Will surely understands what the UIGEA's authors are simply unable to comprehend; online gambling just isn't going to go away, short-term triumph for the far right this measure seems to be. In reading, one senses that the billions in London Stock Exchange market equity laid waste by this bill's signing are anathema to the thoughts of free-market capitalists, of whom Will is a champion.

And finally, Will, with his deep sense of historical perspective, points out just how un-American the UIGEA is. Will assails the government for "its mother-hen agenda of putting a saddle and bridle on the Internet," just as he rails against the "the speech police [who] are itching to bring bloggers under campaign-finance laws that control the quantity, content and timing of political discourse."

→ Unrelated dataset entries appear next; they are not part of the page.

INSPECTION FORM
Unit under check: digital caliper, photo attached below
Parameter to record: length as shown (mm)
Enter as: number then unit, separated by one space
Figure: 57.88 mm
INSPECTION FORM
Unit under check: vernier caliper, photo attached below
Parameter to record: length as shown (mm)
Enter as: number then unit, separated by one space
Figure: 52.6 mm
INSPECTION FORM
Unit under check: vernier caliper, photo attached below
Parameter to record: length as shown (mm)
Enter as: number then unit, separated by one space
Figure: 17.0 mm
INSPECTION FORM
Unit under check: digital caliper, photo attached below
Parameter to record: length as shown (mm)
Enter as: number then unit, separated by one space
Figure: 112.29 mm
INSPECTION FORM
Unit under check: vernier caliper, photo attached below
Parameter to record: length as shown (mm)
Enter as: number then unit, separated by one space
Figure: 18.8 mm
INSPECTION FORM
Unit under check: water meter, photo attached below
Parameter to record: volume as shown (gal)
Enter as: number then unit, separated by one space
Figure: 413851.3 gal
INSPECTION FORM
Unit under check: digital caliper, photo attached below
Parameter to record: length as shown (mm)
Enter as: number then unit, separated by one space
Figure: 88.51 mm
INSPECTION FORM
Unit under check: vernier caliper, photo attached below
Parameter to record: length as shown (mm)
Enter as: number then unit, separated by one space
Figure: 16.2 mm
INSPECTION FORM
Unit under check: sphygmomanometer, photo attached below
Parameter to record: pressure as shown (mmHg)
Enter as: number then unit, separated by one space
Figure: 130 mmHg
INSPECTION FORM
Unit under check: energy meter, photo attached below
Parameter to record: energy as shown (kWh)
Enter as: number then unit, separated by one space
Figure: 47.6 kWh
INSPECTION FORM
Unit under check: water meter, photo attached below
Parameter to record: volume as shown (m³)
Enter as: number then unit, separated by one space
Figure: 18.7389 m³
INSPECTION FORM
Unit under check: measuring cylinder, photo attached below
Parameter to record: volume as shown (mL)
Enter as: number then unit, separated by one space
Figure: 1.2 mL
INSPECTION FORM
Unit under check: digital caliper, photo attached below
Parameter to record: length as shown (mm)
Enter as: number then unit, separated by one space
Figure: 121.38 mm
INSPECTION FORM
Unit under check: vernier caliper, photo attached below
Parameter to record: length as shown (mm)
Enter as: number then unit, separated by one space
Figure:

Will's summation drives home the point that not only is the UIGEA wrong, it's wrong by centuries: "Gambling is, however, as American as the Gold Rush or, for that matter, Wall Street. George Washington deplored the rampant gambling at Valley Forge, but lotteries helped fund his army as well as Harvard, Princeton and Dartmouth. And Washington endorsed the lottery that helped fund construction of the city that now bears his name, and from which has come a stern—but interestingly selective—disapproval of gambling."